Passage
Philemon 16
Book: Philemon · NASB95 (primary) / ASV / WEB / KJV / YLT
"no longer as a slave, but more than a slave, a beloved brother, especially to me, but how much more to you, both in the flesh and in the Lord." (Philemon 16, NASB95)
Paul writes to Philemon, a wealthy Colossian Christian, about Philemon's runaway slave Onesimus, whom Paul has met in prison and converted to Christ. Paul is sending Onesimus back, but with a request that re-frames everything: receive him no longer as a slave but as a beloved brother. The verse is one of the New Testament's most freight-carrying texts on slavery, and the central abolitionist proof-text from the patristic period forward.
Immediate context (±2 verses)
Sponsored
ASV (ASV)
"14. but without thy mind I would do nothing; that thy goodness should not be as of necessity, but of free will. 15. For perhaps he was therefore parted from thee for a season, that thou shouldest have him for ever;"
"16. no longer as a servant, but more than a servant, a brother beloved, specially to me, but how much rather to thee, both in the flesh and in the Lord."
"17. If then thou countest me a partner, receive him as myself. 18. But if he hath wronged thee at all, or oweth thee aught, put that to mine account;" (Philemon 14-18, ASV)
WEB (WEB)

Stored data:
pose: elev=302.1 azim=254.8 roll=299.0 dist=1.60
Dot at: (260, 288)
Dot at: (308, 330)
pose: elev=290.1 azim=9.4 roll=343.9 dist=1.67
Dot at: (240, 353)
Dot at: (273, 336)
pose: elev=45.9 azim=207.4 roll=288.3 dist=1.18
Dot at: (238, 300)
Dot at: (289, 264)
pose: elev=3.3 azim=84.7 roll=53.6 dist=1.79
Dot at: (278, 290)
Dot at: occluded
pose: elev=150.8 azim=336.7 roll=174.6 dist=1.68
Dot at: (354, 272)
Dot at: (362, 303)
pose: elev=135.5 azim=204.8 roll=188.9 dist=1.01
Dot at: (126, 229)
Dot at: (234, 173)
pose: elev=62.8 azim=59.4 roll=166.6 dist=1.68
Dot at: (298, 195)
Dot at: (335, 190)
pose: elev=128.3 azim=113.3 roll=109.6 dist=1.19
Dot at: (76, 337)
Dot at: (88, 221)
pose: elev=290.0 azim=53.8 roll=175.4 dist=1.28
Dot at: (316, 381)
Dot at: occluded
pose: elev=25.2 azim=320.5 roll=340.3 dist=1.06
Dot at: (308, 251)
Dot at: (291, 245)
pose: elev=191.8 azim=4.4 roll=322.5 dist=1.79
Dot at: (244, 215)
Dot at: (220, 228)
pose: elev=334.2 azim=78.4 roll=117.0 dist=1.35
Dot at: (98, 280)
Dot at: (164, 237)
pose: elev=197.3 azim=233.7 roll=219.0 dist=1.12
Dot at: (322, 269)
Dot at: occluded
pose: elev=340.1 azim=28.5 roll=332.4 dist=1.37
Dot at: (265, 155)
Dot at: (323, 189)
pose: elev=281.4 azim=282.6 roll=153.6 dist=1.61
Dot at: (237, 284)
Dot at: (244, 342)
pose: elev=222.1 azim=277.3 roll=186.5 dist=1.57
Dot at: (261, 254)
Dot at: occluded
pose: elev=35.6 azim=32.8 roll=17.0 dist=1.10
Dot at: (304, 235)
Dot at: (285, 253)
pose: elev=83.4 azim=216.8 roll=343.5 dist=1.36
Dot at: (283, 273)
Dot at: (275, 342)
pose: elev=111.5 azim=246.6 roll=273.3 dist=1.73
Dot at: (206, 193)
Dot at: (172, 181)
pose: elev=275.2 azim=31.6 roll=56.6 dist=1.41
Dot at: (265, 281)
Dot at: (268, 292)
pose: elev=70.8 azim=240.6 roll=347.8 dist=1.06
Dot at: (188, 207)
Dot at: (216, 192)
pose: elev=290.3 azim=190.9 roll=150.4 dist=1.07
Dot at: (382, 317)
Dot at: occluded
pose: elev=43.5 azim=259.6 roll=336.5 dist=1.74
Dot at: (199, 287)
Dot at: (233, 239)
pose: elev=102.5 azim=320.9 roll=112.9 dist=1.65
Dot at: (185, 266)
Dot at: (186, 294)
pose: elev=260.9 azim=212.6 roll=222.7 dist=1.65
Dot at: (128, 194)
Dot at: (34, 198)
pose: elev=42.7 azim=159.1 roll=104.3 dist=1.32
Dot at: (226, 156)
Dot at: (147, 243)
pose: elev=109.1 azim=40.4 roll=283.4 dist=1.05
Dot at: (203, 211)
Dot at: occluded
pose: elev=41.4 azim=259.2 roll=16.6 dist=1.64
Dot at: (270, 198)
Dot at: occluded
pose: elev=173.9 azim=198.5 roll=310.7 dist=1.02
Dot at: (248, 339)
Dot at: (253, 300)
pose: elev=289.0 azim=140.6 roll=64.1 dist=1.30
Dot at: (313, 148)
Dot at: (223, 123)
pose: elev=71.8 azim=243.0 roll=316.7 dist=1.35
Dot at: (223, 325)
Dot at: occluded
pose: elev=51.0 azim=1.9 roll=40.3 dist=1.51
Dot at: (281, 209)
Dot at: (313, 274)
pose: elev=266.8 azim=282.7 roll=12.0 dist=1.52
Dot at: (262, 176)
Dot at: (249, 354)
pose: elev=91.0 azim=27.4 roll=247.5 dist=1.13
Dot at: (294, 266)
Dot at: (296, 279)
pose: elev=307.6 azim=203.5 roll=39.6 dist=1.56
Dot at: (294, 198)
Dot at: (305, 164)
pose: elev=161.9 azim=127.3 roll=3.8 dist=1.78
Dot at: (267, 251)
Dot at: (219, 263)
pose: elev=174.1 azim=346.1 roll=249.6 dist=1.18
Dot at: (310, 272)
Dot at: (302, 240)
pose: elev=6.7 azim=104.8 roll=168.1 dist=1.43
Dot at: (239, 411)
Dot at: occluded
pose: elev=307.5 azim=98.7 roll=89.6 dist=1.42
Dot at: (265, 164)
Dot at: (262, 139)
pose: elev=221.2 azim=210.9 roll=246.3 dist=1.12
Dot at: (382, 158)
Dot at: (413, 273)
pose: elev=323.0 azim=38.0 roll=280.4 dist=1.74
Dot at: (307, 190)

COMPLETE THE FOLLOWING:
- 1) According to the Philemon passage, where did Paul meet Onesimus?
- 2) Rewrite the records as a numbered list, beginning at their first line and going on through the line containing "Dot at: (362, 303)". Leave out any blank lines.
The text and the records have nothing to do with each other.

EXERCISE RESPONSES:
- 1) In prison.

- 2)
1. pose: elev=302.1 azim=254.8 roll=299.0 dist=1.60
2. Dot at: (260, 288)
3. Dot at: (308, 330)
4. pose: elev=290.1 azim=9.4 roll=343.9 dist=1.67
5. Dot at: (240, 353)
6. Dot at: (273, 336)
7. pose: elev=45.9 azim=207.4 roll=288.3 dist=1.18
8. Dot at: (238, 300)
9. Dot at: (289, 264)
10. pose: elev=3.3 azim=84.7 roll=53.6 dist=1.79
11. Dot at: (278, 290)
12. Dot at: occluded
13. pose: elev=150.8 azim=336.7 roll=174.6 dist=1.68
14. Dot at: (354, 272)
15. Dot at: (362, 303)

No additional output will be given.